Matka leżała pijana na peronie, miała pod opieką 6-letnie dziecko
6-letnie dziecko zupełnie nie rozumiało, co się dzieje i dlaczego jego mamusia upadła bez życia na ziemię. Chłopcu pomogli łódzcy funkcjonariusze Straży Ochrony Kolei. Kobieta zaś odpowie przed sądem za narażenie zdrowia i życia synka.
Chłopczyk był przestraszony, groziło mu poważne niebezpieczeństwo. Choć znajdował się pod opieką matki, ta nie mogła się nim zająć.
Pijana matka leżała na peronie
W ubiegłą niedzielę na stacji kolejowej Łódź Fabryczna rozegrały się dramatyczne sceny: 34-letnia kobieta nie była w stanie ustać na nogach i w pewnym momencie po prostu się przewróciła. Na peron przyszła z synkiem. Dziecko wpadło w histerię – było pewne, że mama umarła.

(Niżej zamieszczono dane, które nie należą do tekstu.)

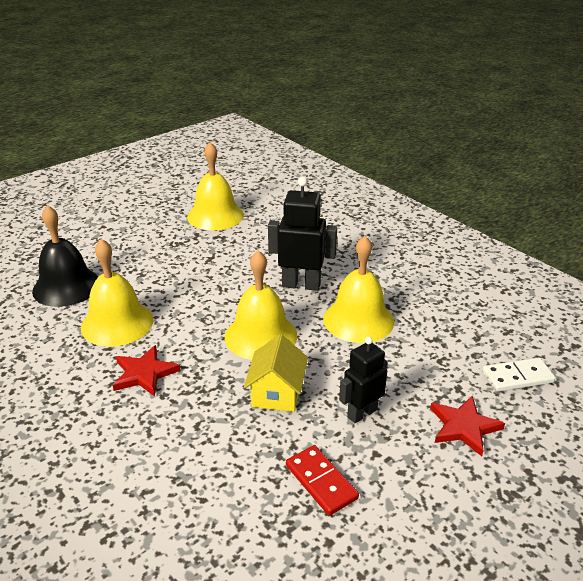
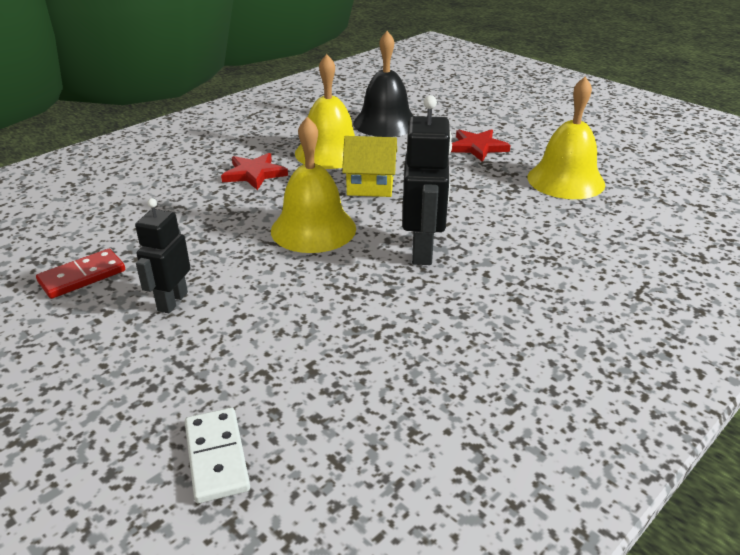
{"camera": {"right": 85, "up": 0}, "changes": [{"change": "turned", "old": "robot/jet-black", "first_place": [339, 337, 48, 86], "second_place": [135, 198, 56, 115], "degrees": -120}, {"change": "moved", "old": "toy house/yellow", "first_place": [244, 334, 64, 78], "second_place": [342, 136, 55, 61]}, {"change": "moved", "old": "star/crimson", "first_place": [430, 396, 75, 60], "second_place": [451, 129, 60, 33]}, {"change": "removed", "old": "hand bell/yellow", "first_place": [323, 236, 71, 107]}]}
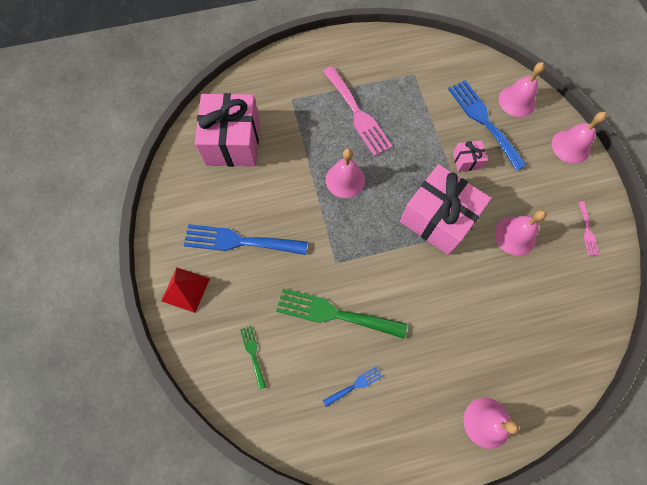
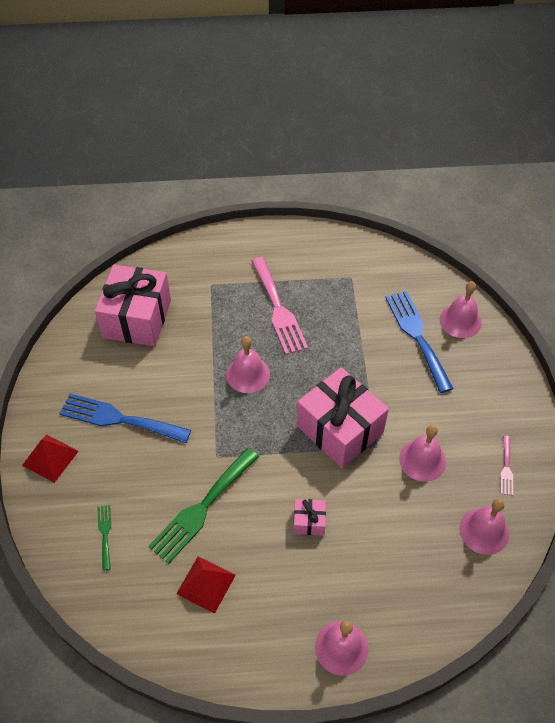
{"camera": {"right": 10, "up": -15}, "changes": [{"change": "turned", "old": "fork/leaf-green", "first_place": [276, 289, 131, 50], "second_place": [148, 448, 111, 116], "degrees": -75}, {"change": "replaced", "old": "fork/royal blue", "new": "solid pyramid/crimson", "first_place": [323, 366, 60, 41], "second_place": [176, 556, 60, 58]}, {"change": "moved", "old": "gift/pink", "first_place": [453, 140, 35, 32], "second_place": [294, 499, 32, 37]}, {"change": "moved", "old": "hand bell/pink", "first_place": [552, 112, 55, 52], "second_place": [460, 498, 49, 57]}]}
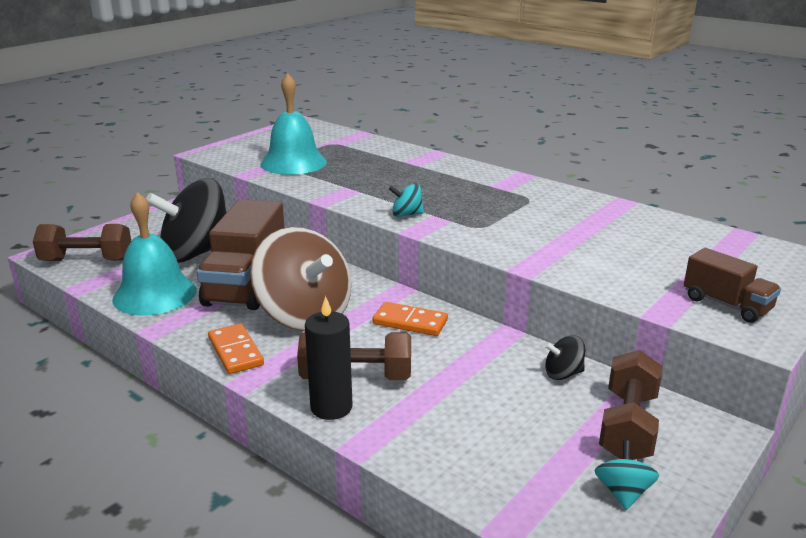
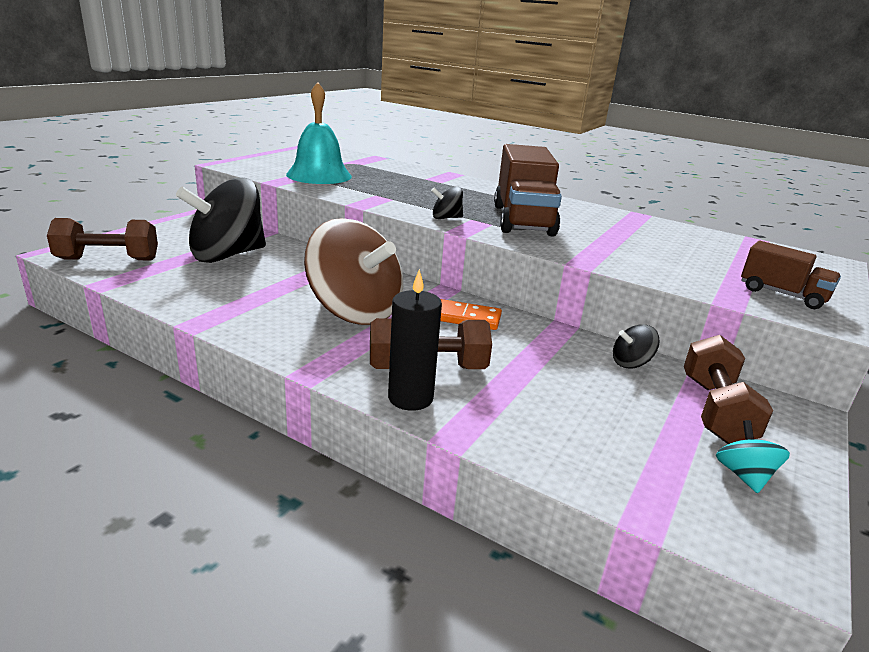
{"camera": {"right": -10, "up": 0}, "changes": [{"change": "recoloured", "old": "whirligig/turquoise", "new": "whirligig/jet-black", "first_place": [389, 183, 35, 34], "second_place": [431, 187, 32, 32]}, {"change": "moved", "old": "toy truck/russet", "first_place": [196, 199, 88, 111], "second_place": [494, 144, 68, 93]}, {"change": "removed", "old": "hand bell/turquoise", "first_place": [112, 192, 85, 123]}, {"change": "removed", "old": "domino piece/orange", "first_place": [208, 323, 56, 51]}]}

Chłopczyk stał na peronie obok leżącej matki i krzyczał z przerażenia. Trudno sobie wyobrazić, co przeżywał. Na ratunek pospieszyli dziecku funkcjonariusze Straży Ochrony Kolei. Okazało się, że kobieta była kompletnie pijana.
34-latkę zatrzymano, teraz odpowie ona za narażenie życia i zdrowia swojego dziecka. Sąd zdecyduje również o losach 6-letniego chłopca.